Eles escreveram dois livros juntos com base nos anos que passaram entre os aldeões chineses: “Revolution in a Chinese Village: Ten Mile Inn” (1959) e “The First Years of Yangyi Commune” (1966).
Ambos os livros tornaram-se clássicos no campo da etnografia chinesa, graças à análise de como as mudanças históricas mundiais, como a revolução comunista, afectaram a vida rural quotidiana.
Ao contrário de outros ocidentais, os bandidos escolheram viver no campus, ao lado de seus alunos e colegas docentes. Eles usavam roupas simples de aniagem, como seus vizinhos. Ninguém chamava a Sra. Crook de “professora”; ela sempre foi “Camarada Isabel”.
A sua fé permaneceu inabalável mesmo depois de David ter sido acusado de espionagem e preso entre 1967 e 1973, no auge da Revolução Cultural. A Sra.
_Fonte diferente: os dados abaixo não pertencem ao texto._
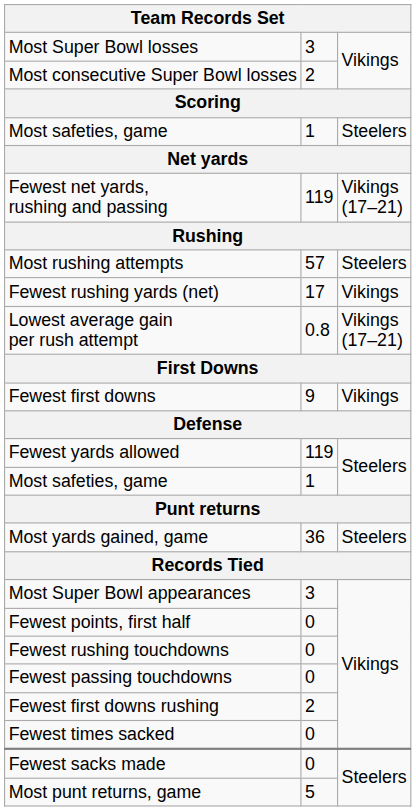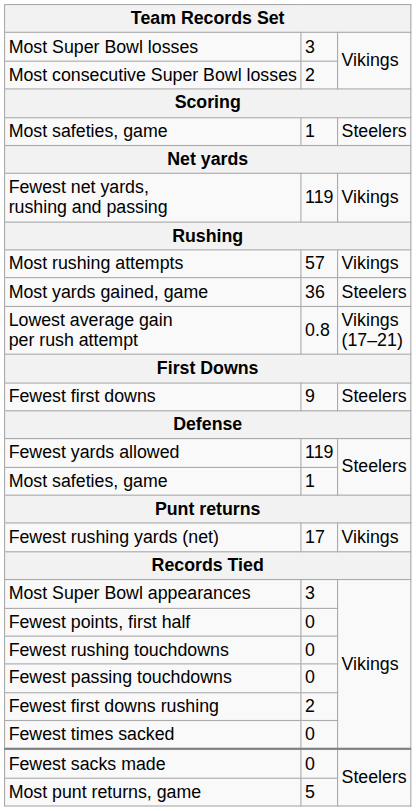Fewest net yards, rushing and passing | column 3: Vikings (17–21) -> Vikings
Most rushing attempts | column 3: Steelers -> Vikings
rows swapped: Fewest rushing yards (net) <-> Most yards gained, game
Fewest first downs | column 3: Vikings -> Steelers
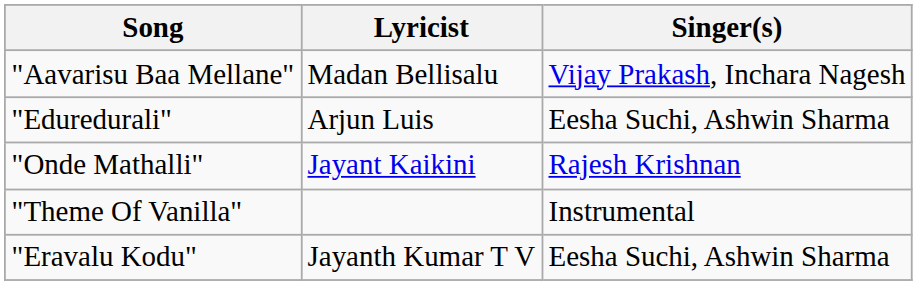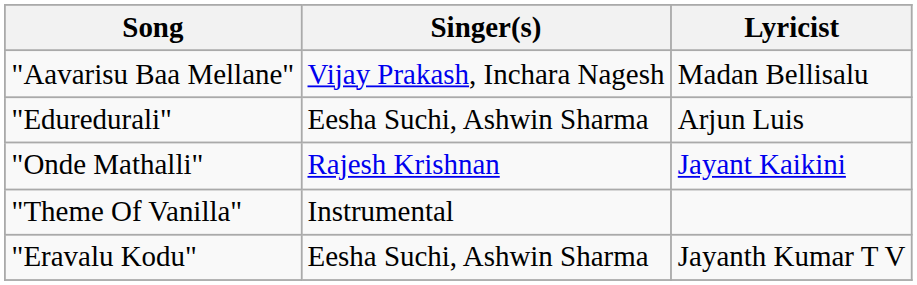columns swapped: Lyricist <-> Singer(s)
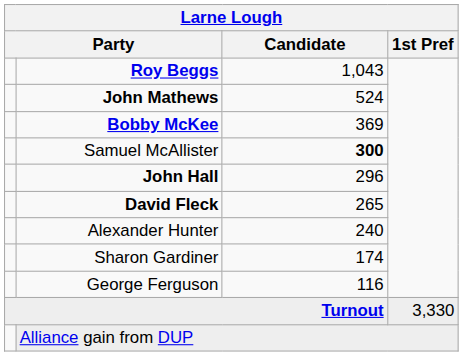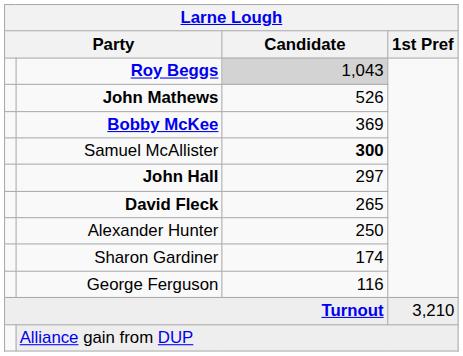Roy Beggs | Candidate: no background -> lightgrey background
John Mathews | Candidate: 524 -> 526
John Hall | Candidate: 296 -> 297
Alexander Hunter | Candidate: 240 -> 250
Turnout | 1st Pref: 3,330 -> 3,210
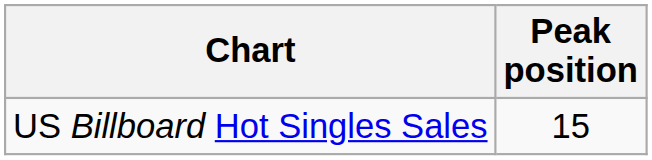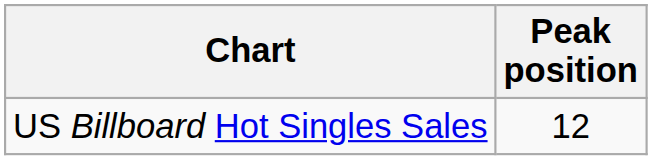US Billboard Hot Singles Sales | Peak position: 15 -> 12
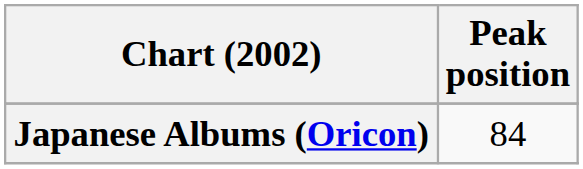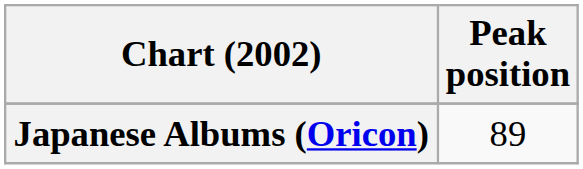Japanese Albums (Oricon) | Peak position: 84 -> 89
Crook insistiu que ele era inocente, mas o tiro saiu pela culatra e ela foi mantida em prisão domiciliar por vários anos.
Os dois foram libertados em 1973 e reabilitados pelo primeiro-ministro Zhou Enlai. Mais tarde, disseram que perdoavam o governo chinês pelos seus excessos.
O livro mais recente da Sra. Crook, e seu mais significativo, publicado em 2013, é “A situação da prosperidade: Identidade, Reforma e Resistência na China Rural em Tempo de Guerra (1940-1941)”, que se baseia em suas notas de campo pré-guerra e foi escrito com Christina Gilmartin e Yu Xiji.
Uma das suas editoras, Gail Hershatter, professora de história na Universidade da Califórnia-Santa Cruz, disse que o livro oferece uma visão única de uma sociedade rural que mesmo na China, com a sua rápida urbanização, parece para muitos um país estrangeiro.
“Ela manteve um interesse vitalício no que estava acontecendo fora das grandes cidades, além da visão dos historiadores e das pessoas que mantêm registros escritos”, disse Hershatter em entrevista por telefone. “Ela tinha um bom instinto para o que é interessante, e o que realmente vale a pena anotar na vida cotidiana.”
Isabel Joy Brown nasceu em 15 de dezembro de 1915, em Chengdu, capital de Sichuan. Os pais dela, Homer e Muriel (Hóquei) Browneram missionários metodistas do Canadá que trabalhavam nas escolas e universidades do país.
Ela se formou em antropologia pela Universidade de Toronto em 1939. Enquanto vivia na Grã-Bretanha durante a guerra, ela fez doutorado no mesmo assunto na London School of Economics, mas não o concluiu.
Além de seu filho Carl, ela deixa outros dois filhos, Michael e Paul; sua irmã, Julia Baker; seis netos; e nove bisnetos. David Crook morreu em 2000 aos 90.
Embora a Sra. Crook permanecesse comprometida com a visão da Revolução Chinesa, ela não hesitou em criticar o governo, especialmente depois de se aposentar do ensino em 1981.
Ela e o marido ficaram fascinados com os protestos em torno da Praça Tiananmen em 1989 e horrorizados com a repressão subsequente do governo, matando centenas, senão milhares, de pessoas.
Mas as suas críticas ocasionais não impediram o governo chinês e o povo chinês de lhe concederem elogios. Em 2019, o presidente Xi Jinping concedeu-lhe a Medalha da Amizade da China, a maior honraria do país disponível para um estrangeiro.